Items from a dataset
::::::::

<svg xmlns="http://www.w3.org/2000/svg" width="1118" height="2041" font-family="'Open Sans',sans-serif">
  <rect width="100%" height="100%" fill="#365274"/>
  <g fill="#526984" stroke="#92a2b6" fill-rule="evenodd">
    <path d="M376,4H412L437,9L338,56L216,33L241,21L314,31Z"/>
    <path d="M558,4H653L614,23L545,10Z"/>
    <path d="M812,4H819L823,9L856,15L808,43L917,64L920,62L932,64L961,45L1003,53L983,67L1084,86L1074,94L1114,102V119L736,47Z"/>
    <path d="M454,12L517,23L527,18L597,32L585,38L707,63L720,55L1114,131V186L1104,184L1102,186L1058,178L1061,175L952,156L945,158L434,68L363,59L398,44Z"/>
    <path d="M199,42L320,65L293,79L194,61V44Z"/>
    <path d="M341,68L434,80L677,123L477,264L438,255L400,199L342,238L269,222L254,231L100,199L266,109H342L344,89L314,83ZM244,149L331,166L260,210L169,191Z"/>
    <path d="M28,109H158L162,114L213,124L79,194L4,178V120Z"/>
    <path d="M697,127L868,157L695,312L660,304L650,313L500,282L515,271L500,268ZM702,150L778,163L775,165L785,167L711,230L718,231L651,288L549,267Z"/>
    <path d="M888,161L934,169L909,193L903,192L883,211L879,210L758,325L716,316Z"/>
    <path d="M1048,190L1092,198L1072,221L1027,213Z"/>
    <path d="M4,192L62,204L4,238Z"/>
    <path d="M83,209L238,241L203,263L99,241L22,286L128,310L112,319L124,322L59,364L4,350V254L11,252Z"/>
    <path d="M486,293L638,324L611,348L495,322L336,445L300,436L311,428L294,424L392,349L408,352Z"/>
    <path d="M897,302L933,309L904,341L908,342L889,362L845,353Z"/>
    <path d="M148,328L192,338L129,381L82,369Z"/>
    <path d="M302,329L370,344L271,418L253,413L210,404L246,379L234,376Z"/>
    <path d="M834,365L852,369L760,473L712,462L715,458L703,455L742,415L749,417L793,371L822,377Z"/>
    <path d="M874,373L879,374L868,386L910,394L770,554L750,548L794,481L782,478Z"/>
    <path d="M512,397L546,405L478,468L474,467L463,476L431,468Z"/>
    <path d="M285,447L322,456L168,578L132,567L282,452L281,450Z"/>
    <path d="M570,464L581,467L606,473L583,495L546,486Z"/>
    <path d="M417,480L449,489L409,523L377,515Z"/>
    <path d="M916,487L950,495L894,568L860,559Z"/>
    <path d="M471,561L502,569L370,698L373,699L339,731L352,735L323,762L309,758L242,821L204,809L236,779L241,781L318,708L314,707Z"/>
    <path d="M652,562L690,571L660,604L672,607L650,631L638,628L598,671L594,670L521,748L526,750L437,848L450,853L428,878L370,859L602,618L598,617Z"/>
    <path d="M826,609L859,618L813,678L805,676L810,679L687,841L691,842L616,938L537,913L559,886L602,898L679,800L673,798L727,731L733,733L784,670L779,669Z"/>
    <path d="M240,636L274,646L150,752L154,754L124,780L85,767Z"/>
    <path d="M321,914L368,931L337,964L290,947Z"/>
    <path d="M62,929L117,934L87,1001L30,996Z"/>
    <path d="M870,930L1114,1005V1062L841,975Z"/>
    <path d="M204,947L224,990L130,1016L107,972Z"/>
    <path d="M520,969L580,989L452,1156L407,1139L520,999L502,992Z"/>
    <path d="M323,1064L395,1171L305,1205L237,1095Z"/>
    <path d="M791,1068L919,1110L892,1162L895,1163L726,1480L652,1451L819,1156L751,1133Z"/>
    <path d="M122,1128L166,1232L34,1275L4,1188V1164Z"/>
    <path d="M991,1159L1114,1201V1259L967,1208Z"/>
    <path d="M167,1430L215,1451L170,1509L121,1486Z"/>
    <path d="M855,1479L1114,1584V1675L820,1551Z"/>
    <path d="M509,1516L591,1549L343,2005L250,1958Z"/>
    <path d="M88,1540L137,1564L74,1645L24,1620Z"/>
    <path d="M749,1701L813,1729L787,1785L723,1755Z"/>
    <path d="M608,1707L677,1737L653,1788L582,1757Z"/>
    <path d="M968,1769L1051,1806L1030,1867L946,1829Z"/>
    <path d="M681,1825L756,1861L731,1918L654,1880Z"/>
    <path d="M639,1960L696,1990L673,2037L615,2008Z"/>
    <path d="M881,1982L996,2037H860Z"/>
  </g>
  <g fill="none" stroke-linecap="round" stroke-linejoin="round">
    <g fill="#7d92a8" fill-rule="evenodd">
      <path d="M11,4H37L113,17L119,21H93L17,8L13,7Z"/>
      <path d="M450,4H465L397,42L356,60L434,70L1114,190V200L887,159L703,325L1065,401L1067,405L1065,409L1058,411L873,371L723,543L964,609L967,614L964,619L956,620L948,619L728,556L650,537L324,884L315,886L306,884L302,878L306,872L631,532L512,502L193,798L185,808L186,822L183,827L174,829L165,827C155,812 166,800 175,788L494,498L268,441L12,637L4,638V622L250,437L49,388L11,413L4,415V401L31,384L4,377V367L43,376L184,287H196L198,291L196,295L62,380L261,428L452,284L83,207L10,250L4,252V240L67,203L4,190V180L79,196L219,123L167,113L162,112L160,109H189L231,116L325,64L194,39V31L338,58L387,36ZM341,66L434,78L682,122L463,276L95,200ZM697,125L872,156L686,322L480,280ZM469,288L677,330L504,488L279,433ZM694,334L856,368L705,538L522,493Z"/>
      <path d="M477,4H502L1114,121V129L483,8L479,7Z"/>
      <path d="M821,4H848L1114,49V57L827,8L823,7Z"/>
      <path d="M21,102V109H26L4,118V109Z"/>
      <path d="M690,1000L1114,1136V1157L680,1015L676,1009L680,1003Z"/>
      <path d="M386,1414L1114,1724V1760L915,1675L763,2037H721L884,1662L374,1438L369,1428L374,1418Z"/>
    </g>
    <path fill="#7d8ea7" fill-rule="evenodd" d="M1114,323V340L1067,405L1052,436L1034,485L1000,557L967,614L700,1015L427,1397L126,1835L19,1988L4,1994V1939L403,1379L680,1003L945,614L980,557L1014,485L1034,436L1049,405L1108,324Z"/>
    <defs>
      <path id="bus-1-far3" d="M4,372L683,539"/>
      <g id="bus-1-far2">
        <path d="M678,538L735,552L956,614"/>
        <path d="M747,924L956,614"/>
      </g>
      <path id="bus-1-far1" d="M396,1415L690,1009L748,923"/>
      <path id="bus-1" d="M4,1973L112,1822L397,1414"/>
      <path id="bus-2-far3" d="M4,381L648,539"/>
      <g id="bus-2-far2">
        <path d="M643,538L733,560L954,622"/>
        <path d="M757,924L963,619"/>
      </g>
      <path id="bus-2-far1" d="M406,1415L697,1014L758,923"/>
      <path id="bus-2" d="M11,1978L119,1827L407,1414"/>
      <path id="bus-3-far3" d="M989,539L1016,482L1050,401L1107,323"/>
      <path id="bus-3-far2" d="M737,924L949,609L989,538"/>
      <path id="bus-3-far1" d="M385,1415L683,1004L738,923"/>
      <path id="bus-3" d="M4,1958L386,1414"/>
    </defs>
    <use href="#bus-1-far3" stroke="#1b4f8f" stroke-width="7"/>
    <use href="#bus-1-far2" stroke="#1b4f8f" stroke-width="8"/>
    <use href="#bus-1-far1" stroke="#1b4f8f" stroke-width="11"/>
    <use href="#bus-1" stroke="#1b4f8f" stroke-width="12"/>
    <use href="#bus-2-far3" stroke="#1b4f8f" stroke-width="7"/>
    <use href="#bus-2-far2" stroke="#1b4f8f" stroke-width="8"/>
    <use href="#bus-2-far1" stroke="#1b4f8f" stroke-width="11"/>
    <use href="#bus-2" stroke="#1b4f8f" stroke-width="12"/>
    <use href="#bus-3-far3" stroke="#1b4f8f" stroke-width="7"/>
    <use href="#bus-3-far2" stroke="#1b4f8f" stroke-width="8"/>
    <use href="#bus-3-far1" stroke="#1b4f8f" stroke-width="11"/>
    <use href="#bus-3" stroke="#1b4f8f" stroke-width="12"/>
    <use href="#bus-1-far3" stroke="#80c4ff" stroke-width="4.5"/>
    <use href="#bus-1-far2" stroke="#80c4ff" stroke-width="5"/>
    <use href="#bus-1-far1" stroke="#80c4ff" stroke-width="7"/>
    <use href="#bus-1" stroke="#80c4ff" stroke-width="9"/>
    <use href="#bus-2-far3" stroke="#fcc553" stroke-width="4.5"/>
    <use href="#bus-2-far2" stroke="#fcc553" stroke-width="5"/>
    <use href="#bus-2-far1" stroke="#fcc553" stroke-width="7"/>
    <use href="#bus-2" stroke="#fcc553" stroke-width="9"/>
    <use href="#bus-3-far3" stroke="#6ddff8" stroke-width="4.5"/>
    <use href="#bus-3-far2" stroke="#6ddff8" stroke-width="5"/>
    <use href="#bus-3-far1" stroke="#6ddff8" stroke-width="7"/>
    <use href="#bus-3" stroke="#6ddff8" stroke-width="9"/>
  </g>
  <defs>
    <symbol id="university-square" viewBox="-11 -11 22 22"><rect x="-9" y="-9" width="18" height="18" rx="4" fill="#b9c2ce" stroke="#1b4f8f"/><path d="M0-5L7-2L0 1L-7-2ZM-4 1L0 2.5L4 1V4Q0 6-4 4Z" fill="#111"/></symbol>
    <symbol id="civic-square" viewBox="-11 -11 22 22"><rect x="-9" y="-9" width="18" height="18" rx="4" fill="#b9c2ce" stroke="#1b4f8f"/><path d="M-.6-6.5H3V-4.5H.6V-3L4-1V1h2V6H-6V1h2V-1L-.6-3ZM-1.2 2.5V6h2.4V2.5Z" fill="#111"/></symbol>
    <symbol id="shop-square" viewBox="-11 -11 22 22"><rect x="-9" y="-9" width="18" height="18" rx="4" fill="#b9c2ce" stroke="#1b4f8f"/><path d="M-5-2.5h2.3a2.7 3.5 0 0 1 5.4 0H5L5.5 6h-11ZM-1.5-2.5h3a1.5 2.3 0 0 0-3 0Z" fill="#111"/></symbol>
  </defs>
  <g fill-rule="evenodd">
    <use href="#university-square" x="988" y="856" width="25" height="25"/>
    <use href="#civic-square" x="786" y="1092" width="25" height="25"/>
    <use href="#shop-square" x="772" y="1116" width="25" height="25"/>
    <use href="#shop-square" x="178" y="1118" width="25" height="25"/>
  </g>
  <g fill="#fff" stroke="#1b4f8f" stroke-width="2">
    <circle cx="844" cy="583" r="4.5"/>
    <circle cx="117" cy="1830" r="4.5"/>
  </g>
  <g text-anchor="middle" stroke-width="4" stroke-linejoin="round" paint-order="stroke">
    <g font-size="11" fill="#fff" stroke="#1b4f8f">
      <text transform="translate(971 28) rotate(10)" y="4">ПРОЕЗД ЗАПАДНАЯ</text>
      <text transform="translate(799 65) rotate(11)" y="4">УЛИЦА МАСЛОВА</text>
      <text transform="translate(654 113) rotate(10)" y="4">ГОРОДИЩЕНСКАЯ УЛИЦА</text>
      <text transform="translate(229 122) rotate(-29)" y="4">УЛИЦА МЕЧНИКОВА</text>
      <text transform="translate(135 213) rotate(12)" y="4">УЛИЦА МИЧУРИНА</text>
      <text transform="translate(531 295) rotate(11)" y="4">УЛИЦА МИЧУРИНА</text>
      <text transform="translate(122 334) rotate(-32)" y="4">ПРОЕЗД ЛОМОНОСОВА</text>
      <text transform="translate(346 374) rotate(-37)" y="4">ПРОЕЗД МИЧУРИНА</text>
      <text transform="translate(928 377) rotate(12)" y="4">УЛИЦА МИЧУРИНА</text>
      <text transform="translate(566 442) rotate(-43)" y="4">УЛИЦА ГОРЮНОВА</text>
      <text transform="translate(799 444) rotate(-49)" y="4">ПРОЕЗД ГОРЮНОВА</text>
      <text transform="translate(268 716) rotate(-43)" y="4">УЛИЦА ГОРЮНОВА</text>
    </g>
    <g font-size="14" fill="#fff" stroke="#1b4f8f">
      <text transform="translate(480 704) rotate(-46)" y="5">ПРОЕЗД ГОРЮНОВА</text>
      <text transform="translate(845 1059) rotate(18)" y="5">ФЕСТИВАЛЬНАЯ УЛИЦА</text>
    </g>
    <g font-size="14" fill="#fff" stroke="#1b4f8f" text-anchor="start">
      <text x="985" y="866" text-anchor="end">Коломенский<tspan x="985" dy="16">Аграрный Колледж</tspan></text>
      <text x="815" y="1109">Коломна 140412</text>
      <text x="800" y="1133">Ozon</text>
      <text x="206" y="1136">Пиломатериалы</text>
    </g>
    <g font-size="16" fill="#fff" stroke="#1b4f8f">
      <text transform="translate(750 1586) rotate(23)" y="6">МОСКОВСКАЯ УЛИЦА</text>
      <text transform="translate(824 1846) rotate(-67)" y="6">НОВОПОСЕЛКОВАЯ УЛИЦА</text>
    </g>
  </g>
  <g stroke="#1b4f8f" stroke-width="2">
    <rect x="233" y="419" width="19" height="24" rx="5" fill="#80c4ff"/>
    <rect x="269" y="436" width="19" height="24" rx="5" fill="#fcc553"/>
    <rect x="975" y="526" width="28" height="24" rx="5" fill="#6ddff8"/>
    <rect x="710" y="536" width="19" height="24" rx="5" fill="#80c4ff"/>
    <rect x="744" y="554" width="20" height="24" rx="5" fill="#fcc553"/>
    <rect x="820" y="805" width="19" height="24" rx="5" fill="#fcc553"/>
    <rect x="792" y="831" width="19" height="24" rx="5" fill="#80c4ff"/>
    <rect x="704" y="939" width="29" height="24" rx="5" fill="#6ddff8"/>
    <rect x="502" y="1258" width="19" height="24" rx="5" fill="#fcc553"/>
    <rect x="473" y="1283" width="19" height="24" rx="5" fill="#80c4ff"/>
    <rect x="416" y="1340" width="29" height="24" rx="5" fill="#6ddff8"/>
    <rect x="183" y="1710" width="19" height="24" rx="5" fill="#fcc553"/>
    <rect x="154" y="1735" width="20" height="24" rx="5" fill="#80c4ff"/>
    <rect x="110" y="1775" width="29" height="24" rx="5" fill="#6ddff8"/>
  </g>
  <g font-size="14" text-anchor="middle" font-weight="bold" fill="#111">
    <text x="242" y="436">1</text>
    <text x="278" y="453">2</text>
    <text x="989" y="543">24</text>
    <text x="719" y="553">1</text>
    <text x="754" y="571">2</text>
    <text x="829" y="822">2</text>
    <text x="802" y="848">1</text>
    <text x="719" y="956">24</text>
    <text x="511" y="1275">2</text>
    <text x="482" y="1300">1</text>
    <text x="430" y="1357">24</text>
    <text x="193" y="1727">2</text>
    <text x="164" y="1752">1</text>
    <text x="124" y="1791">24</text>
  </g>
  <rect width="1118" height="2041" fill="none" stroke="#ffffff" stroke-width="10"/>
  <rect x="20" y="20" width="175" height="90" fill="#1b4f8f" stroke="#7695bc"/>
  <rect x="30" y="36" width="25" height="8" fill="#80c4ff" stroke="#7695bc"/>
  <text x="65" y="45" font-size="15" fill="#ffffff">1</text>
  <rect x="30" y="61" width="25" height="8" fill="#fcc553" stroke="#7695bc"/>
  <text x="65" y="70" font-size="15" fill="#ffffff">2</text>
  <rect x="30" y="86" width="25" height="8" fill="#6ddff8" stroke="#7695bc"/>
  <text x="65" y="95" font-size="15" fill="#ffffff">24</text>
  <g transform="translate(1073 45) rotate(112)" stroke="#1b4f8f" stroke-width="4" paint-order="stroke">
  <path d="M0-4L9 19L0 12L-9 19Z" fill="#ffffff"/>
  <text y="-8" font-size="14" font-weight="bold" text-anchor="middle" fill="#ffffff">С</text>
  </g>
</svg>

::::::::

TASK TO CARRY OUT.
Please return a copy of each line in the entries that has the string "round".

WRITTEN ANSWER.
  <g fill="none" stroke-linecap="round" stroke-linejoin="round">
  <g text-anchor="middle" stroke-width="4" stroke-linejoin="round" paint-order="stroke">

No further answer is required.